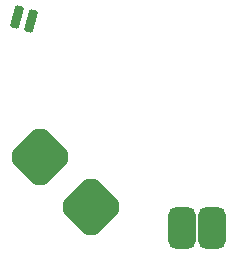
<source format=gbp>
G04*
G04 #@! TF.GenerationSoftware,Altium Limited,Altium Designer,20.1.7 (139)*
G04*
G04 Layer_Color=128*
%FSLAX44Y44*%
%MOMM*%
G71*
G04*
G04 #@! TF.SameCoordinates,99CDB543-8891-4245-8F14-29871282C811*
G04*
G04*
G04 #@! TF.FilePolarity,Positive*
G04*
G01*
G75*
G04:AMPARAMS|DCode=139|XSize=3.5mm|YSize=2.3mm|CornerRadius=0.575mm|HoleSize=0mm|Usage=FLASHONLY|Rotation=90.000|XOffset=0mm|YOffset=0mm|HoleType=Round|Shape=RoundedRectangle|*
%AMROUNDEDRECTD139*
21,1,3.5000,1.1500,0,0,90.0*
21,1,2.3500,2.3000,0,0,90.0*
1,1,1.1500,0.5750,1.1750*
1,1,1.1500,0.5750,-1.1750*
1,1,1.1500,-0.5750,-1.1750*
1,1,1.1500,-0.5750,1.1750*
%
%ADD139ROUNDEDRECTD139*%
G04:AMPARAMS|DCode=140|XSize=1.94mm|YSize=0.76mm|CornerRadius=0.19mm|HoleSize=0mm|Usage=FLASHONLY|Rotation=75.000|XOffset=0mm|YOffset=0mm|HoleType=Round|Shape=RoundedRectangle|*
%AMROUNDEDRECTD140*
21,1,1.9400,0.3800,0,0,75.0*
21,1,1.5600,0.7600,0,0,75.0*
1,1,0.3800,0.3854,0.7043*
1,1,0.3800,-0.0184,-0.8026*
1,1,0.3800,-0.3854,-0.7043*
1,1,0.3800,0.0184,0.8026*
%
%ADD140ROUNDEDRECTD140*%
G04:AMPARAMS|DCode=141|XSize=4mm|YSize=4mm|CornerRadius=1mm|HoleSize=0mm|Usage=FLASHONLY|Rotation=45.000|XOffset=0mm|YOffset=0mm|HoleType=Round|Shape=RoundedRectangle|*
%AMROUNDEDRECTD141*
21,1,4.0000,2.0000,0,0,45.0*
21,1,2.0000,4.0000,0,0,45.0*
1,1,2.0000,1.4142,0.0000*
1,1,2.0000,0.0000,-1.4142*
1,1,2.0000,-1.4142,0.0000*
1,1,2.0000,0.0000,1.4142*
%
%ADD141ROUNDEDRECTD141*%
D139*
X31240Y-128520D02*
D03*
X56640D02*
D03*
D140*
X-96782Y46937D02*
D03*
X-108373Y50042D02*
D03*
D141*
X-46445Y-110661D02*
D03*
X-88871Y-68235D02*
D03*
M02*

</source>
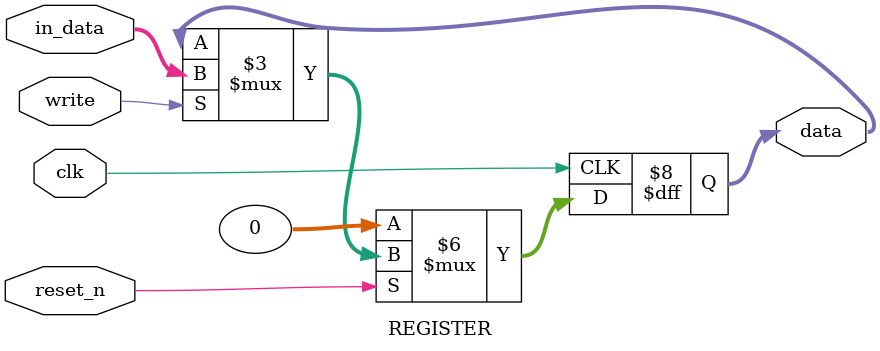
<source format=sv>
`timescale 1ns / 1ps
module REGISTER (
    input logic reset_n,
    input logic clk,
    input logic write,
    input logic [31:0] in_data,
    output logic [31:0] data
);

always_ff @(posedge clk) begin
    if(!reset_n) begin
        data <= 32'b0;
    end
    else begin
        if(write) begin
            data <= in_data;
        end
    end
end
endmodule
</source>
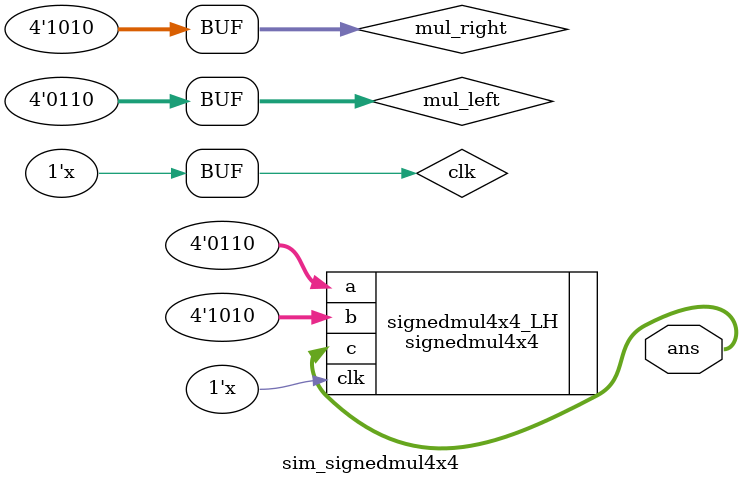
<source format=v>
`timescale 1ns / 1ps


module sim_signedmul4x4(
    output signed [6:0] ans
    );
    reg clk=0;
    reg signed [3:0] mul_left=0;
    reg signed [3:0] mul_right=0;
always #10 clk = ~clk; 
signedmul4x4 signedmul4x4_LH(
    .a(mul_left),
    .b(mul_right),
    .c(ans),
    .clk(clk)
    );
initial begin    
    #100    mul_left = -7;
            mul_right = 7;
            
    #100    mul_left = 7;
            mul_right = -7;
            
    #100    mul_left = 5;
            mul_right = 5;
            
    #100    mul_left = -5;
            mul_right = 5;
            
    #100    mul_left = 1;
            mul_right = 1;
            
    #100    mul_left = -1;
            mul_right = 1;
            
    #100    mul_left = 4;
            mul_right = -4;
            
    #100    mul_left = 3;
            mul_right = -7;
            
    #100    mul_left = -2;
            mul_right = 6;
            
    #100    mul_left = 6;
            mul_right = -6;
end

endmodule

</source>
________________________
:: What is required ::
Excluding the pictures, output every entry above without alteration.

:: Exercise output ::
<source format=gbp>
G04*
G04 #@! TF.GenerationSoftware,Altium Limited,Altium Designer,20.1.7 (139)*
G04*
G04 Layer_Color=128*
%FSLAX44Y44*%
%MOMM*%
G71*
G04*
G04 #@! TF.SameCoordinates,99CDB543-8891-4245-8F14-29871282C811*
G04*
G04*
G04 #@! TF.FilePolarity,Positive*
G04*
G01*
G75*
G04:AMPARAMS|DCode=139|XSize=3.5mm|YSize=2.3mm|CornerRadius=0.575mm|HoleSize=0mm|Usage=FLASHONLY|Rotation=90.000|XOffset=0mm|YOffset=0mm|HoleType=Round|Shape=RoundedRectangle|*
%AMROUNDEDRECTD139*
21,1,3.5000,1.1500,0,0,90.0*
21,1,2.3500,2.3000,0,0,90.0*
1,1,1.1500,0.5750,1.1750*
1,1,1.1500,0.5750,-1.1750*
1,1,1.1500,-0.5750,-1.1750*
1,1,1.1500,-0.5750,1.1750*
%
%ADD139ROUNDEDRECTD139*%
G04:AMPARAMS|DCode=140|XSize=1.94mm|YSize=0.76mm|CornerRadius=0.19mm|HoleSize=0mm|Usage=FLASHONLY|Rotation=75.000|XOffset=0mm|YOffset=0mm|HoleType=Round|Shape=RoundedRectangle|*
%AMROUNDEDRECTD140*
21,1,1.9400,0.3800,0,0,75.0*
21,1,1.5600,0.7600,0,0,75.0*
1,1,0.3800,0.3854,0.7043*
1,1,0.3800,-0.0184,-0.8026*
1,1,0.3800,-0.3854,-0.7043*
1,1,0.3800,0.0184,0.8026*
%
%ADD140ROUNDEDRECTD140*%
G04:AMPARAMS|DCode=141|XSize=4mm|YSize=4mm|CornerRadius=1mm|HoleSize=0mm|Usage=FLASHONLY|Rotation=45.000|XOffset=0mm|YOffset=0mm|HoleType=Round|Shape=RoundedRectangle|*
%AMROUNDEDRECTD141*
21,1,4.0000,2.0000,0,0,45.0*
21,1,2.0000,4.0000,0,0,45.0*
1,1,2.0000,1.4142,0.0000*
1,1,2.0000,0.0000,-1.4142*
1,1,2.0000,-1.4142,0.0000*
1,1,2.0000,0.0000,1.4142*
%
%ADD141ROUNDEDRECTD141*%
D139*
X31240Y-128520D02*
D03*
X56640D02*
D03*
D140*
X-96782Y46937D02*
D03*
X-108373Y50042D02*
D03*
D141*
X-46445Y-110661D02*
D03*
X-88871Y-68235D02*
D03*
M02*

</source>
<source format=sv>
`timescale 1ns / 1ps
module REGISTER (
    input logic reset_n,
    input logic clk,
    input logic write,
    input logic [31:0] in_data,
    output logic [31:0] data
);

always_ff @(posedge clk) begin
    if(!reset_n) begin
        data <= 32'b0;
    end
    else begin
        if(write) begin
            data <= in_data;
        end
    end
end
endmodule
</source>
<source format=v>
`timescale 1ns / 1ps


module sim_signedmul4x4(
    output signed [6:0] ans
    );
    reg clk=0;
    reg signed [3:0] mul_left=0;
    reg signed [3:0] mul_right=0;
always #10 clk = ~clk; 
signedmul4x4 signedmul4x4_LH(
    .a(mul_left),
    .b(mul_right),
    .c(ans),
    .clk(clk)
    );
initial begin    
    #100    mul_left = -7;
            mul_right = 7;
            
    #100    mul_left = 7;
            mul_right = -7;
            
    #100    mul_left = 5;
            mul_right = 5;
            
    #100    mul_left = -5;
            mul_right = 5;
            
    #100    mul_left = 1;
            mul_right = 1;
            
    #100    mul_left = -1;
            mul_right = 1;
            
    #100    mul_left = 4;
            mul_right = -4;
            
    #100    mul_left = 3;
            mul_right = -7;
            
    #100    mul_left = -2;
            mul_right = 6;
            
    #100    mul_left = 6;
            mul_right = -6;
end

endmodule

</source>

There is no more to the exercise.